Wednesday, July 28, 2010

Little one...

The newest member of our family joined us just before 11AM on Monday, July 19. He ended up nearly a pound smaller than his big brother at birth, but still a hefty 8 1/2 pounds. The labor and delivery could not have gone much better. The bane of my labors seems to be getting my IV; last time they tried three times before they were successful, but this time it was four times, plus I got two shots of local anesthetic for my epidural since the anesthesiologist decided to try another space on my back after trying one and not liking it.

The beauty of labor, however, is no matter what may be painful, unpleasant, or in any way negative about it, the end result is a beautiful new baby and everything else just fades away. Little boy is gorgeous, in his mother's wholly unbiased opinion. Here are some highlights:

He eats amazingly well. My older son had trouble latching on but this guy has had very few problems, and even when he seems to have a hard time finding what he's looking for he doesn't get too upset to keep trying until he gets it. At his first doctor's appointment he had already regained his birth weight!

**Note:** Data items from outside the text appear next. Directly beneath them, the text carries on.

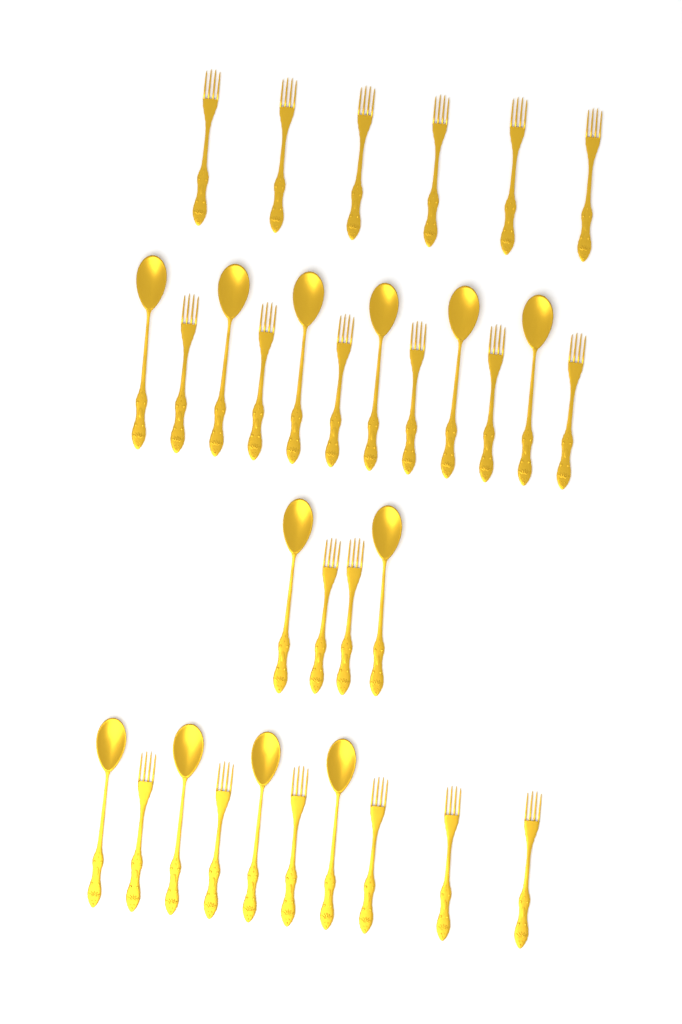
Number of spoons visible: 12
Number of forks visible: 20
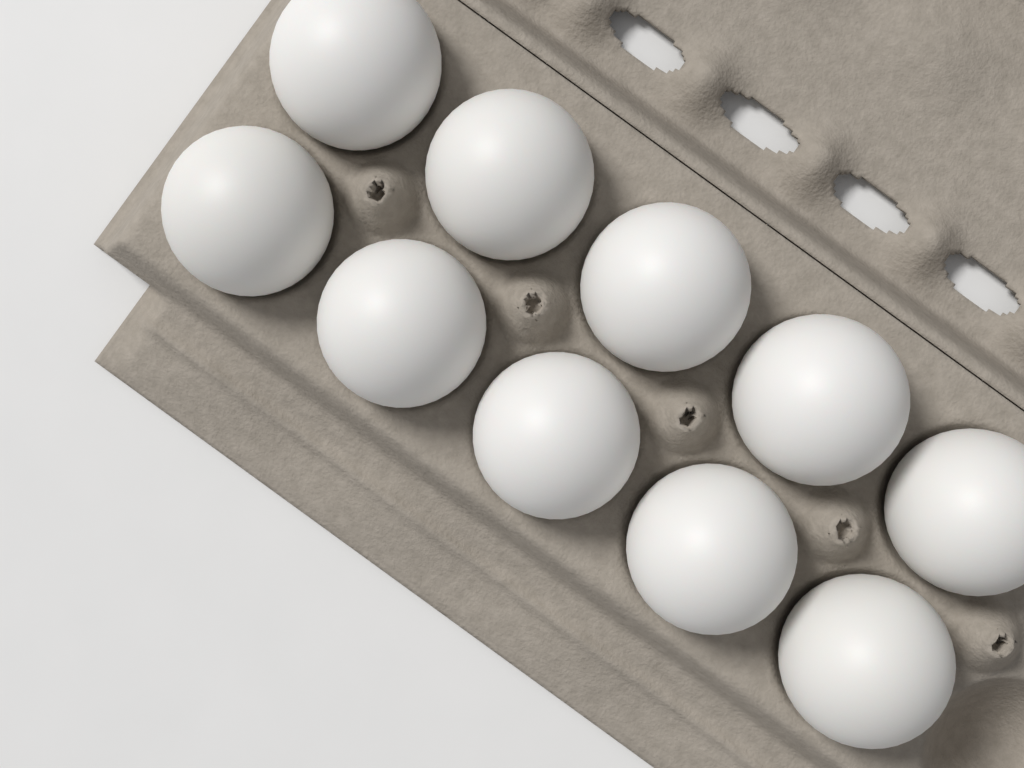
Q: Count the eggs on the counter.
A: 10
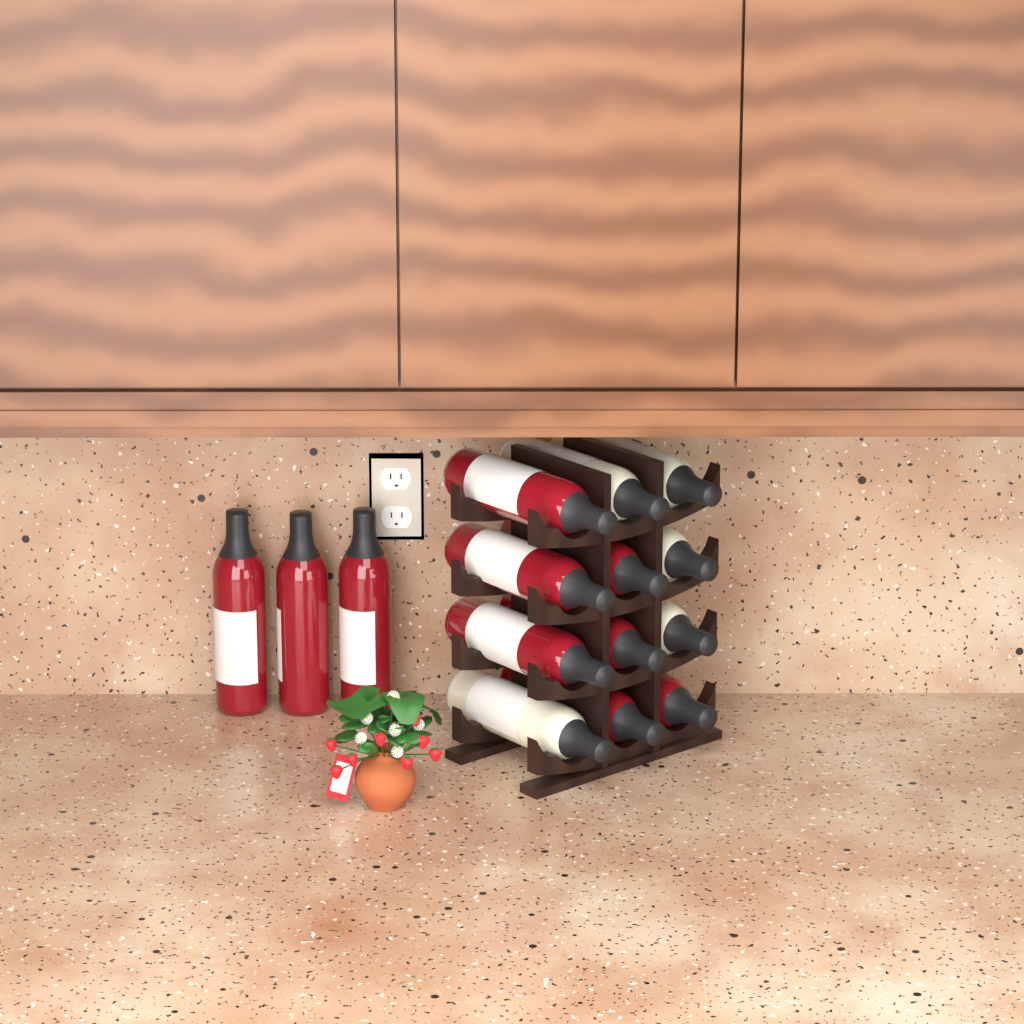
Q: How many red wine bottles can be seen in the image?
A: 10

He has tons of dark hair. His brother had dark hair but not nearly as much at birth. It also has a double cowlick in the back, making it stick out at crazy angles. I call it "monkey hair." Super cute, especially with the downy fuzz that's on his back and shoulders.

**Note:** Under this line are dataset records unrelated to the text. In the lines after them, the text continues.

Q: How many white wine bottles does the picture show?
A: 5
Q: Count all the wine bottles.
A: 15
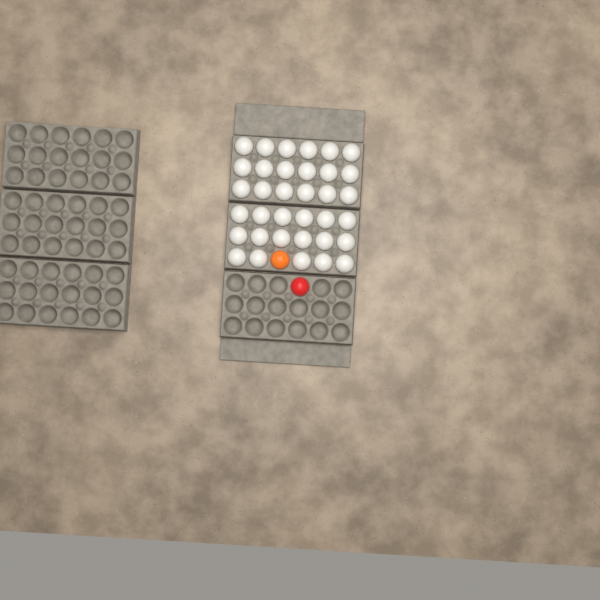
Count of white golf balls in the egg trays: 35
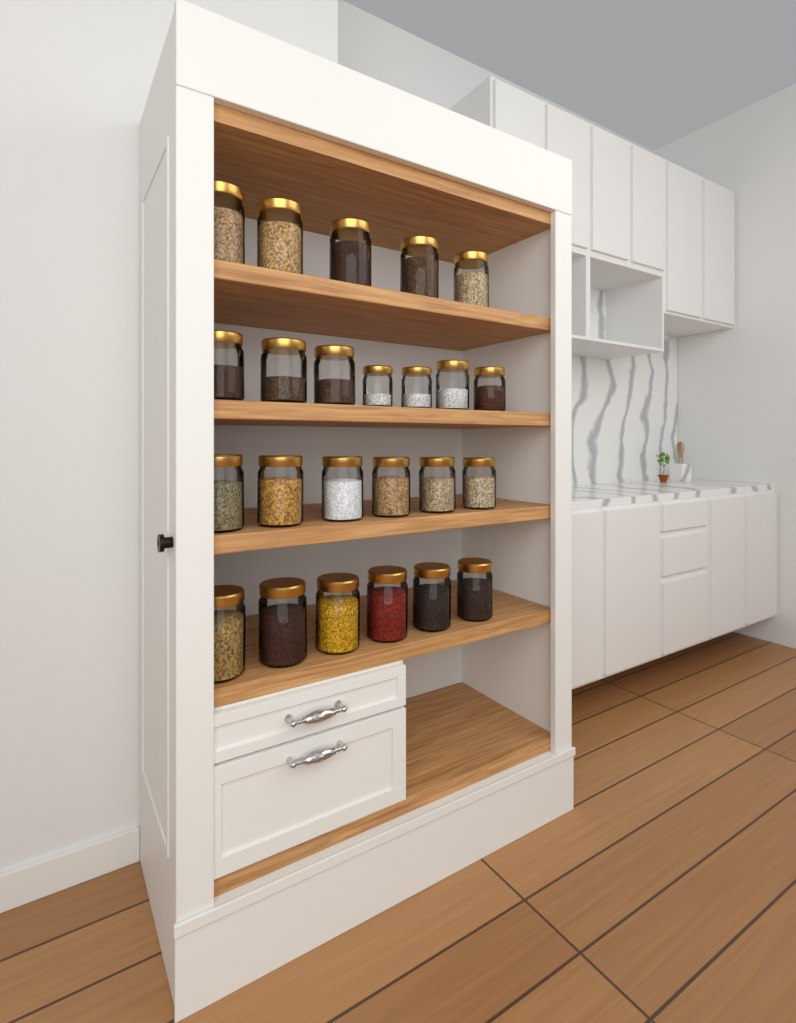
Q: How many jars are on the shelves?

His eyes are still a mystery. I had convinced myself that this little guy would have brown eyes since his brother has blue even though his dad's are brown (my whole family has blue). When he first opened his eyes I thought he had brown eyes but they have settled into the steely dark blue that his brother's were when he was brand new. Big brother's have lightened to a bright blue now, but I know newborns can have blue eyes at birth and end up with brown within a year; we'll see if they stay blue or not.

His hands and feet seem tiny compared to his brother's, but his fingers and toes are long. He also has the most interesting oval shaped fingernails.

I think he has his Pop Pop's nose, while I think his brother's nose is more like my father's.

When he isn't all wrapped up, he likes to sleep with one hand up by his face.

I am feeling very lucky. For the most part he doesn't cry unless he is hungry or being changed, and has been sleeping pretty well for a newborn. I hope he takes after his brother and continues sleeping well. *knocks on wood*

Isn't it amazing how the older sibling suddenly looks huge in comparison to his younger sibling? I have had my big boy on my rediscovered lap a few times in the last week and he just seems enormous. I know he's still a little boy but having this tiny one around all the time really shows me how much he has grown. Big boy will be two and a half next week; it's hard to believe it's been that long.

Big brother is finally starting to acknowledge his little brother more. At first he would just ask us what he was doing, where he was, or "what's that noise?" when he was crying. Now if his brother cries, he'll say, "Baby brother crying. It's okay." Or sometimes, "Baby brother stop crying now." Awww. He will give him a kiss most of the time if we ask, very sweetly and gently. Today he actually wanted to touch him with one finger on the head and leg and was asking about the pattern on his outfit, so I think he is starting to realize he may be sticking around. I can't wait till he really is able to bond with him, although I know it may take awhile.

While I am loving bonding with the little one, I feel somewhat torn. My mom and my husband have valiantly taken over toddler duty while I can't pick him up, but I miss my big boy sometimes. I hope he doesn't think I have replaced him. At least he isn't ignoring me anymore like he did the first few days home from the hospital. Soon enough I will have to learn how to juggle caring for both of them for the bulk of the day by myself, which seems terrifying right now; I hope I am ready by the time that rolls around in another ten days or so.

Well, I'm rambling at this point; I will try to post again when there are new developments.

3 comments:

Mimi said...

You are, and will continue to be, an exemplary mother, my dear. I know it's scary now, but you will rise to the challenge as you always have!

Hugs, Mama

Anonymous said...

Congratulations! I'm glad to see that it all went well.

cicely

Alicia said...

I remember very vividly that same feeling about my toddler, once my new bundle arrived. I felt so terrible that I couldn't hold and carry her. But it will pass, it's only a few weeks and they won't remember it. Now miss Scarlett is beside herself if her sister isn't near and there's a sweet bond growing daily. You did a great job and I know you're going to have loads of fun with those two boys!